Além destes dados, assinala “o papel da CIP na sociedade portuguesa”, com a “dimensão que ganhou”, considerando que “a dignificação dos empresários e a defesa da iniciativa privada foi afirmada”.

Ao sucessor caberá lidar com “os desafios da fase civilizacional” na qual nos encontramos, diz, o que inclui desafios externos como a transição climática, transição digital, novas formas de trabalho, mas também internas, que incluem gerar crescimento económico e avançar nas “três grandes reformas”: da administração pública, fiscal e da justiça.

Há um conjunto de desafios que a CIP, enquanto defensora da iniciativa privada, da dignificação dos empresários, tem de manter esse papel com aquilo que durante o meu mandato eu designei, aproveitando as três letras CIP: antecipar e participar”, enumera.

Num balanço de carreira são dois os momentos que teve “a felicidade” de ter que aponta como terem-lhe dado “espessura enquanto ser humano“: a Lisnave e a CIP.

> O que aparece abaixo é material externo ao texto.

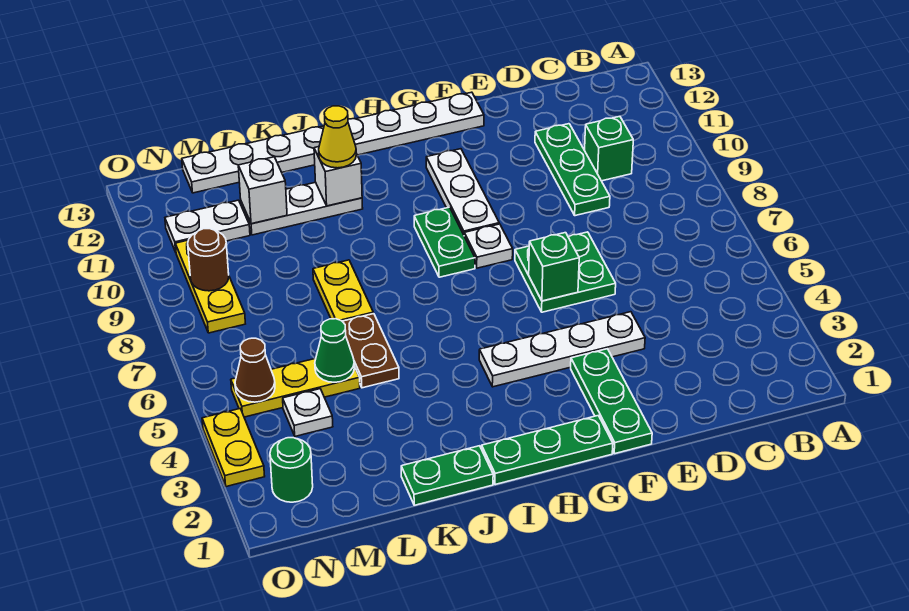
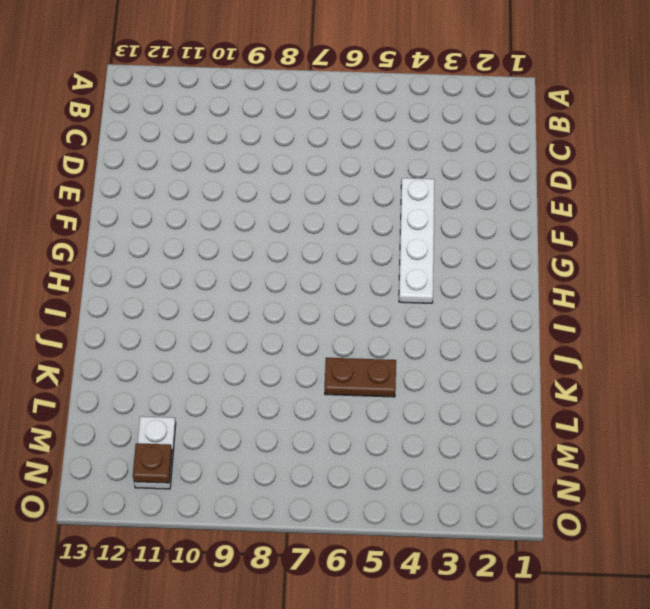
brown plate N11 level 2 -> none
none -> green brick C10 level 1
none -> green plate D9:D11 level 1
none -> green plate E6:F7 level 1

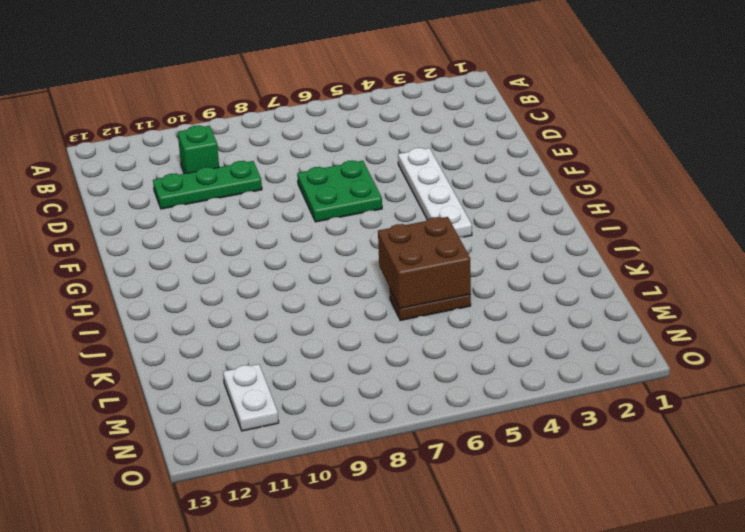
brown brick J5:K6 level 2 -> none
none -> green plate F1:F3 level 1
none -> white plate F13:M13 level 1
none -> green plate G1:I1 level 1

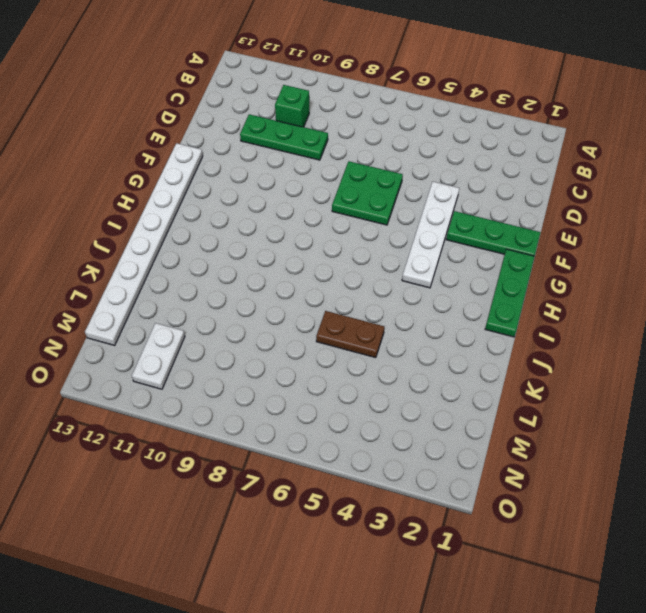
none -> white plate G8 level 1
none -> white plate G9:G11 level 1
none -> green plate H8:H9 level 1

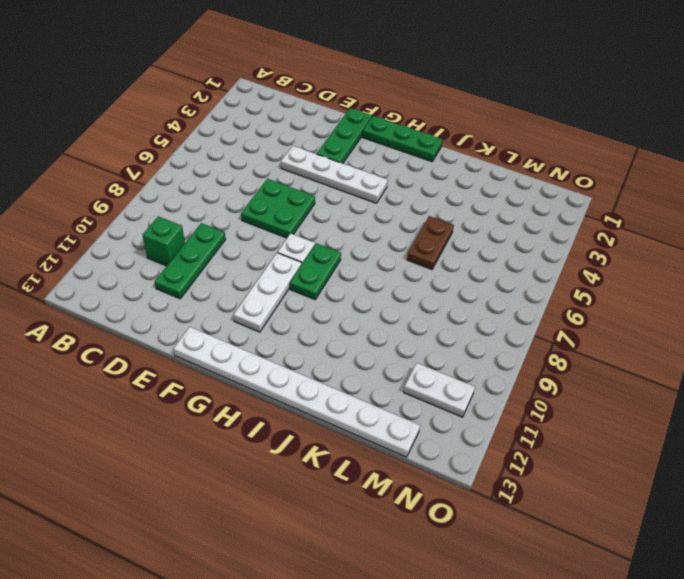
none -> green plate J1:K1 level 1
none -> white plate J11:L11 level 1
none -> yellow plate K7:K8 level 1

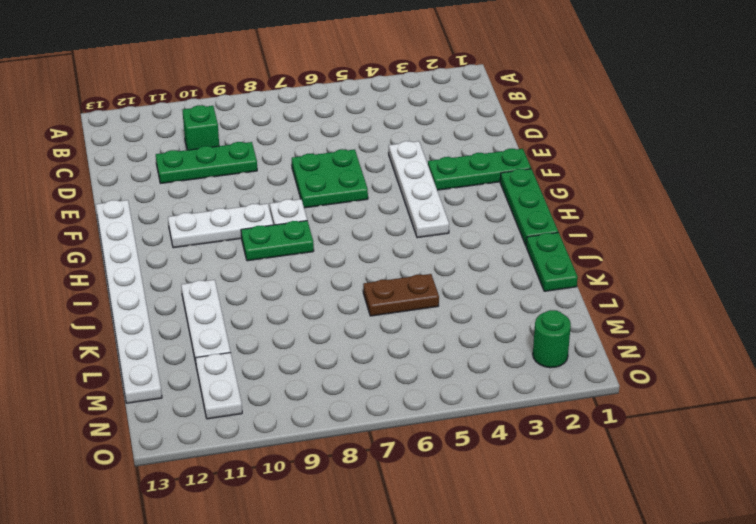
none -> yellow plate K7:K8 level 1
none -> yellow plate L5:N5 level 1
none -> white plate M4 level 1

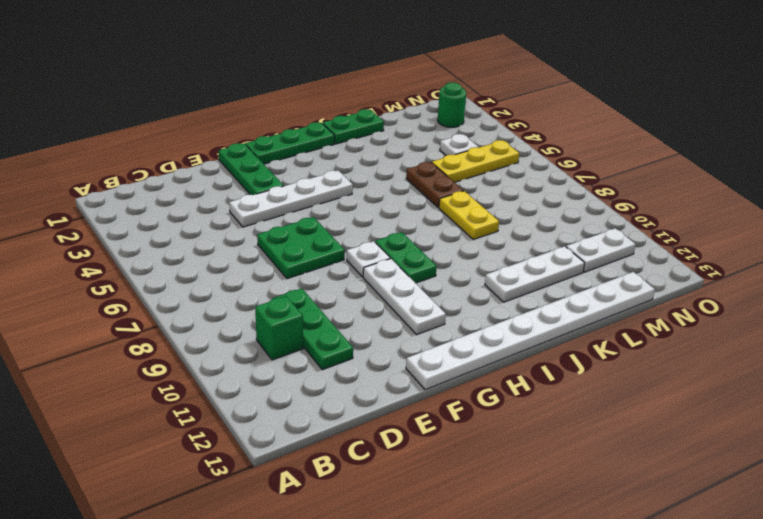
none -> yellow plate N8:N10 level 1
none -> yellow plate O3:O4 level 1
none -> green brick F6 level 2

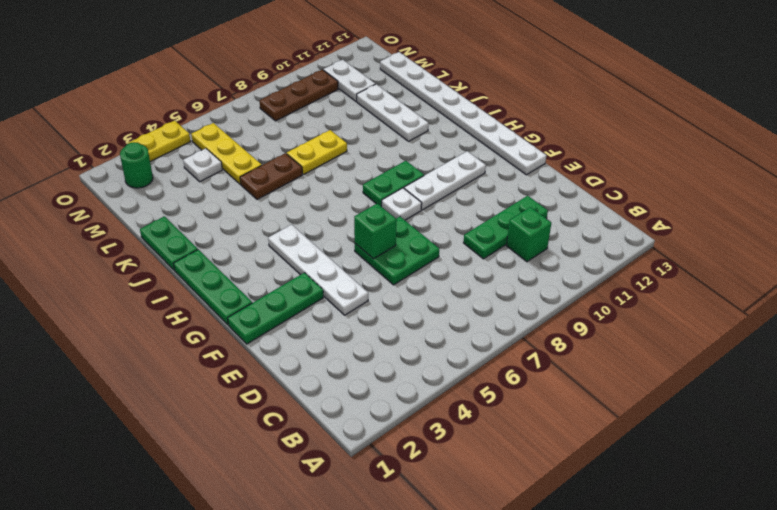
brown plate N8:N10 level 1 -> yellow plate N8:N10 level 1
none -> white brick J11 level 2
none -> green cone L5 level 2
none -> white brick L11 level 2

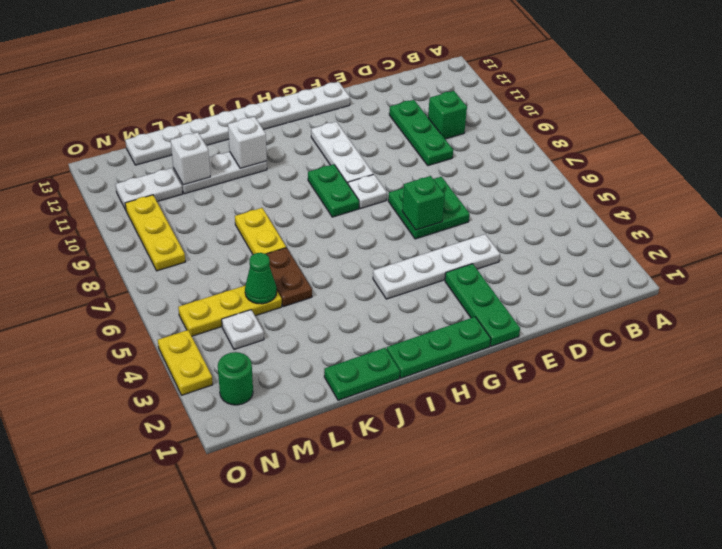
none -> brown cone N5 level 2
none -> brown round brick N9 level 2
none -> yellow cone J11 level 3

António Saraiva iniciou a vida profissional na Lisnave, como operador fabril, e é precisamente a liderança da Comissão de Trabalhadores que destaca como um momento marcante: “Ter participado na salvação daquela empresa quando inevitavelmente ia fechar, com o trabalho que fiz no primeiro acordo social que se fez neste país, deu-me uma visão, um conhecimento a vários níveis que estou muito grato à vida ter-me permitido esse exercício de cargo”.

Depois disso, e com experiência em várias empresas, os 13 anos à frente da CIP permitiram-lhe “continuar a ajudar a salvar empresas”, mas também “o conhecimento” e os vários dossiês e acordos em que entrou.

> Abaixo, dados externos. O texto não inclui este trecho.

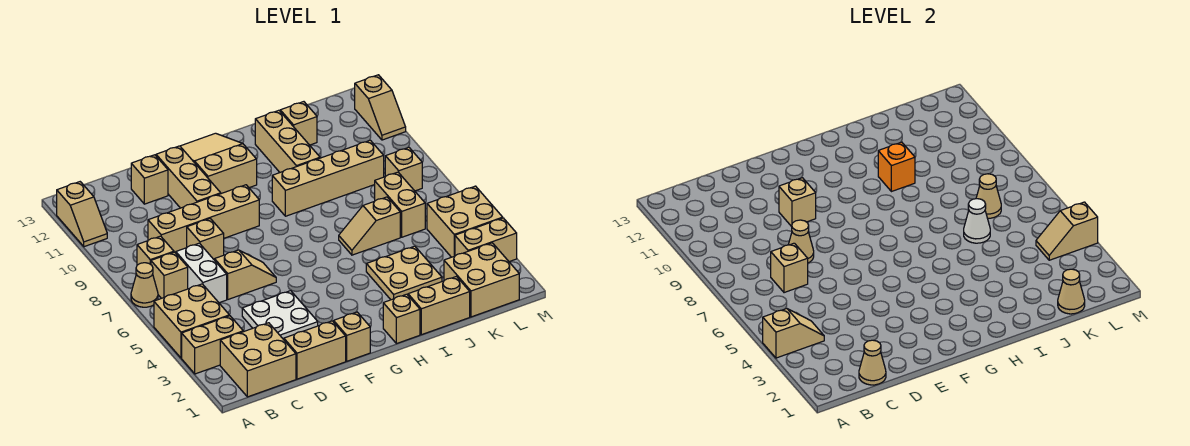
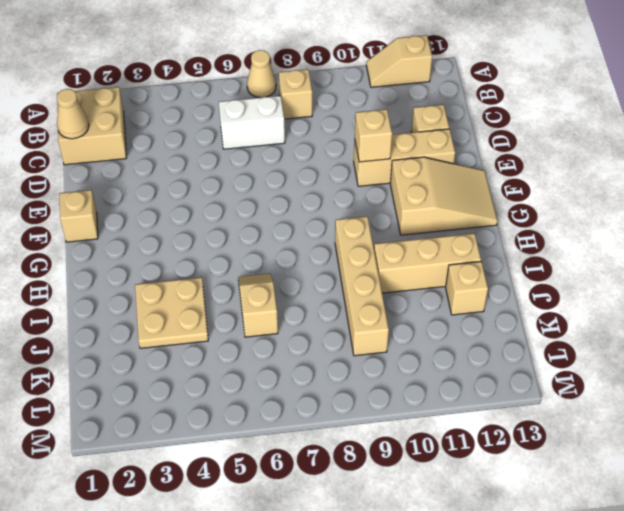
none -> tan brick A3:B3 level 1
none -> tan brick A4:B5 level 1
none -> tan brick B7 level 1
none -> tan brick C9:F9 level 1

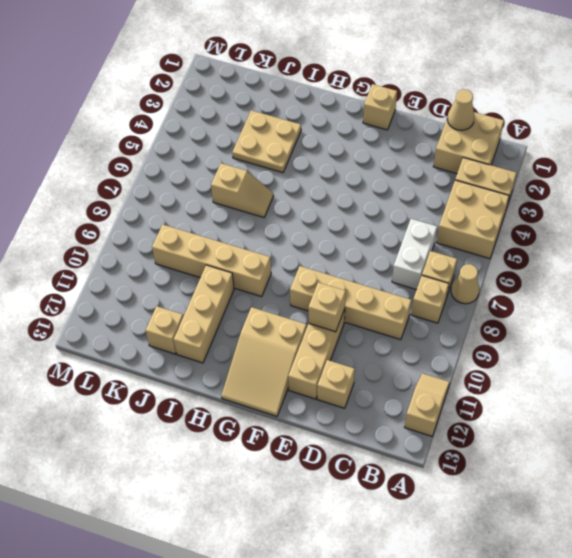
none -> tan brick D1:E1 level 1
none -> white plate D3:E4 level 1
none -> tan slope D6:E6 level 1 top D
none -> tan brick D8 level 1

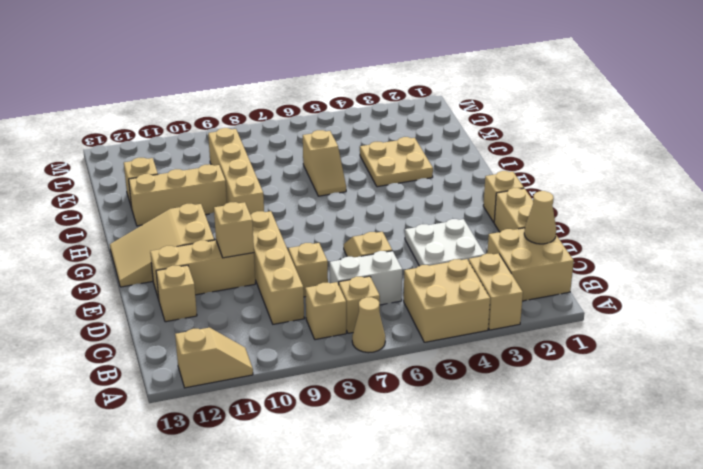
none -> tan brick H1 level 1
none -> tan brick I1:J1 level 1
none -> tan brick K1:L2 level 1
none -> tan brick K6:K7 level 1

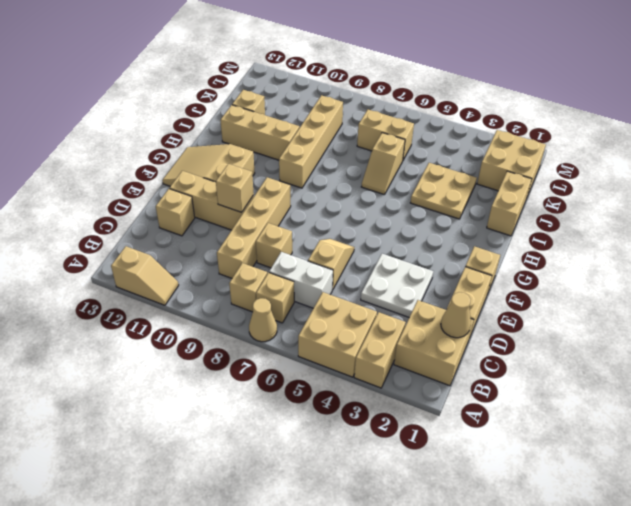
none -> tan brick H1 level 1
none -> tan brick L3:M3 level 1
none -> tan brick L4:M5 level 1
none -> tan brick L8 level 1

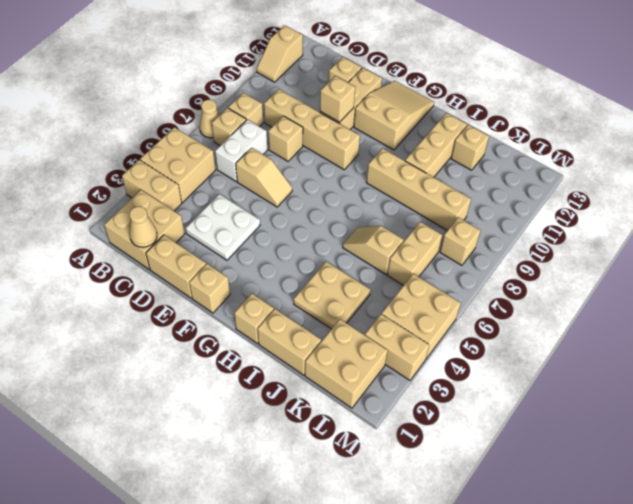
none -> tan slope M11:M12 level 1 top 12
none -> tan slope A4:B4 level 2 top A
none -> tan brick C7 level 2
none -> tan cone D8 level 2

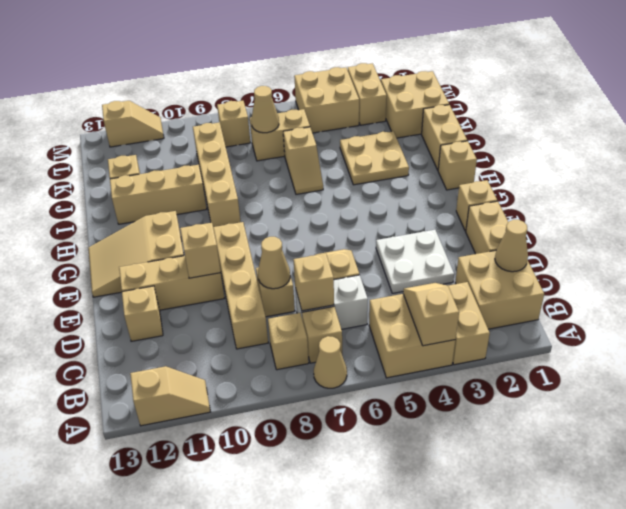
none -> orange brick I10 level 2
none -> white cone J6 level 2
none -> tan cone K1 level 2
none -> tan slope L4:M4 level 2 top M

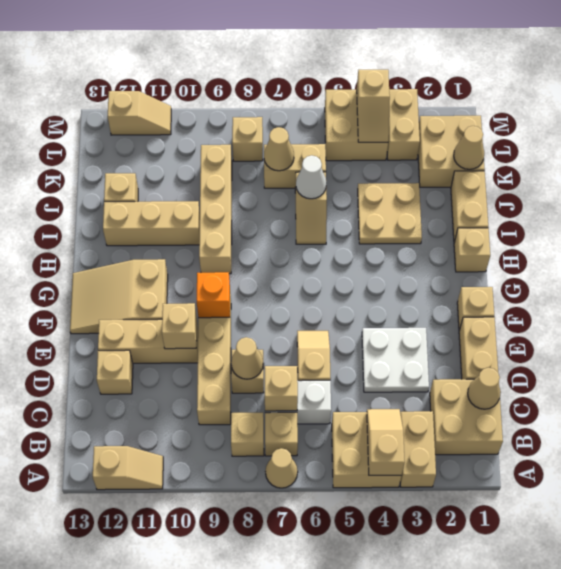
orange brick F9 level 2 -> orange brick I10 level 2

Hoje sou um ser humano com um conhecimento e uma experiência de vida que se não tivesse tido estas duas experiências seguramente seria diferente”, refere.

Descartando retirar-se totalmente do ativo, até porque é atualmente presidente do Conselho de Administração do Taguspark, presidente da Compta, Infraestruturas e Segurança e consultor de várias empresas, aos 69 anos e depois de um problema grave de saúde, assume que as prioridades são agora outras e passam por uma agenda “mais leve”.

“Eu era imortal e a partir de 2012 ganhei consciência de que afinal sou mortal“, recorda, afirmando que foi esta consciência que o levou à convicção de ter “de viver aqueles [anos] que, em termos de vida útil e de qualidade de vida” tem, com “usufruto diferente”.

E o roteiro está traçado: “Quero aproveitar a vida, voltando a dedicar-me à atividade empresarial que tenho com mais tempo disponível para essa mesma atividade, à família, aos amigos, a tempo para mim, do meu lazer, da partilha dos meus netos, da partilha dos meus amigos, das tertúlias que tanto gosto, da leitura, dos filmes, das caminhadas, enfim, voltar a ser um cidadão anónimo se possível que era o que eu era antes de ser presidente da CIP e ter tranquilidade de viver o tempo, seja ele qual for que resta, de uma forma diferente, mas com esta espessura que a vida me permitiu ter”.